The scipy.stats.mquantiles documentation was poor and wrong in places, fixed now so that might be helpful... http://docs.scipy.org/scipy/docs/scipy.stats.mstats_basic.mquantiles/. That process started when you pointed out the alpha/beta, alphap/betap discrepancy. Thank you.

The implementation of mquantiles follow R.

The biggest difference comes from that R has 9 discrete types, where because scipy.stats.mquantiles calculates 'm' from 'alphap' and 'betap', scipy has a continuous range of "types" (for lack of a better word).

I admit that I do not understand all of the ins and outs of the statistics involved so I settled on a brute force evaluation.
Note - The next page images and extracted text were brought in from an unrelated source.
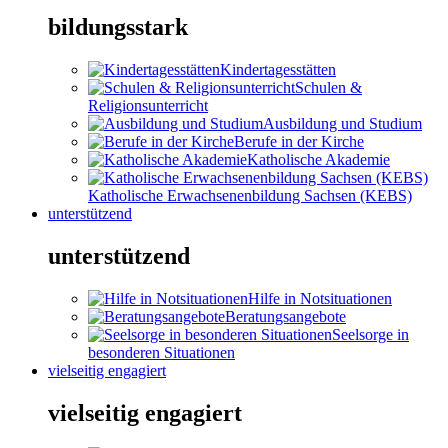
bildungsstark
Kindertagesstätten
Schulen &
Religionsunterricht
Ausbildung und Studium
Berufe in der Kirche
Katholische Akademie
Katholische Erwachsenenbildung Sachsen (KEBS)
unterstützend
unterstützend
Hilfe in Notsituationen
Beratungsangebote
Seelsorge in
besonderen Situationen
vielseitig engagiert
vielseitig engagiert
I found an xtile example at http://www.biostat.sdu.dk/~biostat/StataReferenceManual/StataRef.pdf and was able to match the results with alphap=0.5, and betap=0.5 (piecewise linear). Not definitive nor exhaustive, but all I have right now.

In [1]: import scipy.stats as st

In [9]: st.mstats.mquantiles([23,56,67,123,99,17],prob=[0.5],alphap=0.5,betap=.5)
Out[9]: array([ 61.5])

In [10]: st.mstats.mquantiles([23,56,67,123,99,17],prob=[0.33,0.66],alphap=0.5,betap=.5)
Out[10]: array([ 38.84,  81.72])

In [11]: st.mstats.mquantiles([23,56,67,123,99,17],prob=[0.25,0.5,0.75],alphap=0.5,betap=.5)
Out[11]: array([ 23. ,  61.5,  99. ])

The last is a little problematic since two of the division points are exactly on values in the data set. Stata/xtile (at least in the examples that I found) does not give the split points for the quantiles but gives the quantiles themselves. Given the sorted data set [17,23,56,67,99,123], Stata/xtile gave the categorization as [1,1,2,3,3,4] which means that for scipy.stat.mquantiles to match the upper bound of a quantile is greater than or equal to all values in that quantile.